TU TAREA>
Actualiza el pasaje sobre la actriz Savannah, desde la parte que abre con las palabras que contienen "La actriz porno" hasta la que cierra con "por las deudas.", y pon "Mustang" donde dice "Corvette".

EXTRACTO DE PÁGINA>

La actriz porno Savannah ha sido siempre un ejemplo a seguir. A cada paso que yo daba sentía que copiaba inexorablemente la dirección que había llevado su carrera. O sea, que no me era del todo nueva la posibilidad de acabar apareciendo en el futuro en películas para adultos. Y, al mismo tiempo, todavía no me sentía preparada. Una chica realmente ha de tener ordenadas su mente y su vida antes de hacer porno. Por desgracia ése no fue el caso de Savannah. Tras estrellarse con su Corvette desfigurándose el rostro cuando volvía a casa de una noche de fiesta, Shannon Wiley (ése era su verdadero nombre) se suicidó de un tiro en la cabeza. Tenía veintitrés años, estaba deprimida y acosada por las deudas.
Cuando conocí las noticias, me pareció al principio incomprensible que una chica tan guapa pudiese hacerse a sí misma algo así. Pero luego reflexioné sobre mi propia vida: mi carrera avanzaba a pasos acelerados, pero mi familia y mi vida personal estaban hundidas en la mierda. Parecía estar siguiendo la fórmula exacta para un final igualmente trágico. Con una base tan inestable, cuanto más alto sea el edificio de la fama que construyas encima, más difícil te resultará controlarlo y acabará derrumbándose. Había tantas cosas que todavía me faltaba aprender por mí misma.

MATERIAL PROPORCIONADO>

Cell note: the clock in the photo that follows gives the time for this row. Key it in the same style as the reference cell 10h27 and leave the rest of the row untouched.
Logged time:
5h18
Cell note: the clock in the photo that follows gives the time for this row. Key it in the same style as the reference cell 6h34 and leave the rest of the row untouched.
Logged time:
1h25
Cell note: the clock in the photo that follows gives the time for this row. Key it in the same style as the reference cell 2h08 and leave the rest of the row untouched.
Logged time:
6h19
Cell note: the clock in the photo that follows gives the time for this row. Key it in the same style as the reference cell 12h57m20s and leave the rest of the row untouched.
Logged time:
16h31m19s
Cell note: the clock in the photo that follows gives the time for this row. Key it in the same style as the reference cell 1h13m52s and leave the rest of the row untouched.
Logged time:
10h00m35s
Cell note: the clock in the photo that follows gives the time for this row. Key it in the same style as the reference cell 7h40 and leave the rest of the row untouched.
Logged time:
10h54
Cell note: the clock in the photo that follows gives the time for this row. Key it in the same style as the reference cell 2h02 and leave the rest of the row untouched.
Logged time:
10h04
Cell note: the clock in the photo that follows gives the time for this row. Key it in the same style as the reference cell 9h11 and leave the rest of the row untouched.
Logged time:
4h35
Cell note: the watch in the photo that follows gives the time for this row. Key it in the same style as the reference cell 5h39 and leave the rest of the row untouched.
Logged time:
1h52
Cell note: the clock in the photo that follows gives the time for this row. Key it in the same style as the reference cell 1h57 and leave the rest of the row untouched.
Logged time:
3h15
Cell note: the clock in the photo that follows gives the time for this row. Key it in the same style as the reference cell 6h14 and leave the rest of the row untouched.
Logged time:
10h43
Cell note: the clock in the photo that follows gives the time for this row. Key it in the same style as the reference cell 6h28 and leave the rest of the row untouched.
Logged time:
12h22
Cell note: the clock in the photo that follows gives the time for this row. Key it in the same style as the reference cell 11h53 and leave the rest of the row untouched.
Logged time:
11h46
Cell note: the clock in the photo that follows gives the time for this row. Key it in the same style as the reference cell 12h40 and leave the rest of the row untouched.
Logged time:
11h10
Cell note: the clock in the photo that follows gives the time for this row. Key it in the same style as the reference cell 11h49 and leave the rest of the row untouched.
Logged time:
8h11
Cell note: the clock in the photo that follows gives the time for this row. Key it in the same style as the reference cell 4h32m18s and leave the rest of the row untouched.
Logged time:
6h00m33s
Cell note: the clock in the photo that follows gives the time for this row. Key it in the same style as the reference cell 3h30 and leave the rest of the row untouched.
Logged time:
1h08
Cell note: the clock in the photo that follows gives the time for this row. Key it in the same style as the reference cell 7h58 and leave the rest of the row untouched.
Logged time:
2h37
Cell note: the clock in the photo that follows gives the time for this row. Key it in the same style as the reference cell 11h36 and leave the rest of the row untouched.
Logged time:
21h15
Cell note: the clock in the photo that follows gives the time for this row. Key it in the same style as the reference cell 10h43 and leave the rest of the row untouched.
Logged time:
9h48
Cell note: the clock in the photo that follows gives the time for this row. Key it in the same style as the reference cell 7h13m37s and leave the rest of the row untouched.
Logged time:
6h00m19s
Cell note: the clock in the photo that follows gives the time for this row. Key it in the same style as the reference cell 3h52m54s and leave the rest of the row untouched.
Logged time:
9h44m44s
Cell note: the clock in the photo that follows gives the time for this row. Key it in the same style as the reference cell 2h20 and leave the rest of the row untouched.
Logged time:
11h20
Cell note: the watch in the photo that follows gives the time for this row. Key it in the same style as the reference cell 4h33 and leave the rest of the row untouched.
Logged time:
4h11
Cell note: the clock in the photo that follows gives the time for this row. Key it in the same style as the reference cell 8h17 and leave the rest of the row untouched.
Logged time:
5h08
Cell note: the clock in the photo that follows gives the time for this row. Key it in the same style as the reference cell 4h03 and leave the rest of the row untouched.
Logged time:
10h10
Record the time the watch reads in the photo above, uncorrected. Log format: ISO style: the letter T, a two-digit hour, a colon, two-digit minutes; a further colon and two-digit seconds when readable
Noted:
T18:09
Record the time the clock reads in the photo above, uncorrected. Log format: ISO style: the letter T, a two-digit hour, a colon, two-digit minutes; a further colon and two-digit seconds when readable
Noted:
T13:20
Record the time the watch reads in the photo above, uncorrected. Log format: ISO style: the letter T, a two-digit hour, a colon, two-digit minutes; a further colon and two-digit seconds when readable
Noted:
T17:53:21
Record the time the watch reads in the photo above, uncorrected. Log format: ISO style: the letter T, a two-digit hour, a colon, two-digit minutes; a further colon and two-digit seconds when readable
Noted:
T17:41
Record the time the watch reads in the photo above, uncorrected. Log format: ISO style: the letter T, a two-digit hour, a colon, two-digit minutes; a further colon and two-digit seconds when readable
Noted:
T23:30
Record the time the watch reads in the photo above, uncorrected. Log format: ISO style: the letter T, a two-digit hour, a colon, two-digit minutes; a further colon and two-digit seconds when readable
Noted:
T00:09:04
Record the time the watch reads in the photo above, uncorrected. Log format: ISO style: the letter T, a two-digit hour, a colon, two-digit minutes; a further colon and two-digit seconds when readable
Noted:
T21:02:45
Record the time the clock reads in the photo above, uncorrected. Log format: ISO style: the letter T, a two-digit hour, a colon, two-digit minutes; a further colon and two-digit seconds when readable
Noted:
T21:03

EJERCICIO RESUELTO>
La actriz porno Savannah ha sido siempre un ejemplo a seguir. A cada paso que yo daba sentía que copiaba inexorablemente la dirección que había llevado su carrera. O sea, que no me era del todo nueva la posibilidad de acabar apareciendo en el futuro en películas para adultos. Y, al mismo tiempo, todavía no me sentía preparada. Una chica realmente ha de tener ordenadas su mente y su vida antes de hacer porno. Por desgracia ése no fue el caso de Savannah. Tras estrellarse con su Mustang desfigurándose el rostro cuando volvía a casa de una noche de fiesta, Shannon Wiley (ése era su verdadero nombre) se suicidó de un tiro en la cabeza. Tenía veintitrés años, estaba deprimida y acosada por las deudas.